Multiclass Classification

Multiclass classifiers (also called multinomial classifiers) can distinguish between more than two classes.

  • One way to create a system that can classify the digit images into 10 classes (from 0 to 9) is to train 10 binary classifiers, one for each digit (a 0-detector, a 1-detector, a 2-detector, and so on). Then when you want to classify an image, you get the decision score from each classifier for that image and you select the class whose classifier outputs the highest score. This is called the one-versus-the-rest (OvR) strategy (also called one-versus-all).
  • Another strategy is to train a binary classifier for every pair of digits: one to distinguish 0s and 1s, another to distinguish 0s and 2s, another for 1s and 2s, and so on. This is called the one-versus-one (OvO) strategy. If there are N classes, you need to train N × (N – 1) / 2 classifiers. For the MNIST problem, this means training 45 binary classifiers! When you want to classify an image, you have to run the image through all 45 classifiers and see which class wins the most duels. The main advantage of OvO is that each classifier only needs to be trained on the part of the training set for the two classes that it must distinguish.

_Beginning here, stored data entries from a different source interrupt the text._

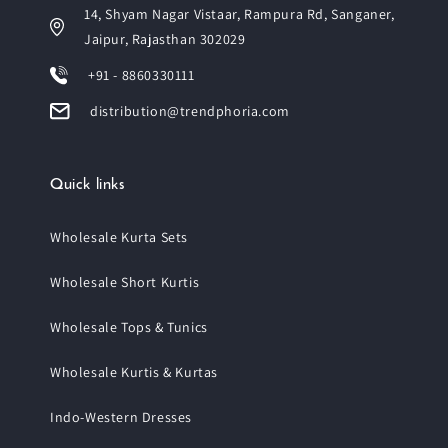
14, Shyam Nagar Vistaar, Rampura Rd, Sanganer,
Jaipur, Rajasthan 302029
+91 - 8860330111
distribution@trendphoria.com
Quick links
Wholesale Kurta Sets
Wholesale Short Kurtis
Wholesale Tops & Tunics
Wholesale Kurtis & Kurtas
Indo-Western Dresses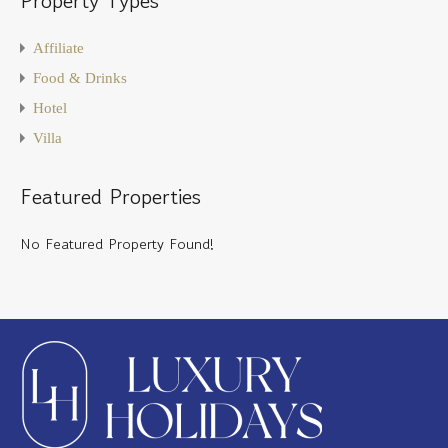
Affiliate
Food & Drinks
Hotel
Villa
Featured Properties
No Featured Property Found!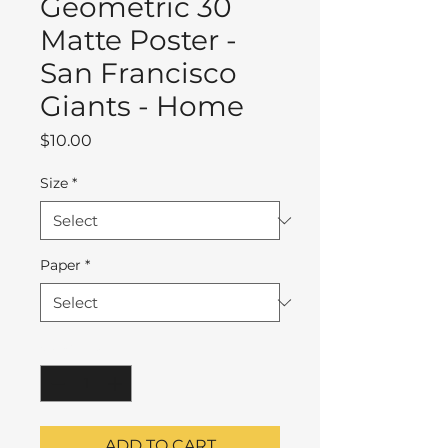
Geometric 30
Matte Poster -
San Francisco
Giants - Home
Price
$10.00
Size
*
Paper
*
Quantity
*
ADD TO CART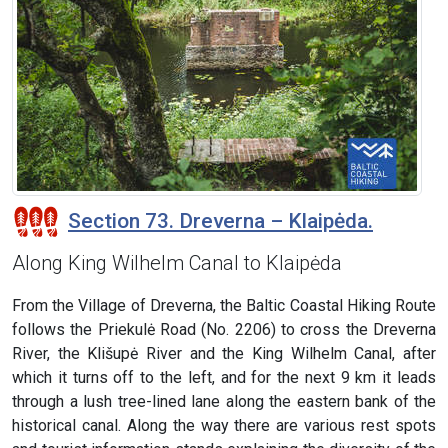
Section 73. Dreverna – Klaipėda.
Along King Wilhelm Canal to Klaipėda
From the Village of Dreverna, the Baltic Coastal Hiking Route
follows the Priekulė Road (No. 2206) to cross the Dreverna
River, the Klišupė River and the King Wilhelm Canal, after
which it turns off to the left, and for the next 9 km it leads
through a lush tree-lined lane along the eastern bank of the
historical canal. Along the way there are various rest spots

Some algorithms (such as Support Vector Machine classifiers) scale poorly with the size of the training set. For these algorithms OvO is preferred because it is faster to train many classifiers on small training sets than to train few classifiers on large training sets. For most binary classification algorithms, however, OvR is preferred.

Warning: When a classifier is trained, it stores the list of target classes in its classes_ attribute, ordered by value.

Error Analysis

  • First, look at the confusion matrix.
  • Divide each value in the confusion matrix by the number of images in the corresponding class so that you can compare error rates instead of absolute numbers of errors

Analyzing the confusion matrix often gives you insights into ways to improve your classifier.

Multilabel Classification

Multilabel classification system: a classification system that outputs multiple binary tags.

How to evaluate a multilabel classifier

  • One approach is to measure the F1 score for each individual label (or any other binary classifier metric discussed earlier), then simply compute the average score.
  • One simple option is to give each label a weight equal to its support (i.e., the number of instances with that target label). To do this, simply set average=”weighted” in the preceding code

Multioutput Classification

Multioutput–multiclass classification (or simply multioutput classification): a generalization of multilabel classification where each label can be multiclass.

NOTE: The line between classification and regression is sometimes blurry, such as in this example. Arguably, predicting pixel intensity is more akin to regression than to classification. Moreover, multioutput systems are not limited to classification tasks; you could even have a system that outputs multiple labels per instance, including both class labels and value labels.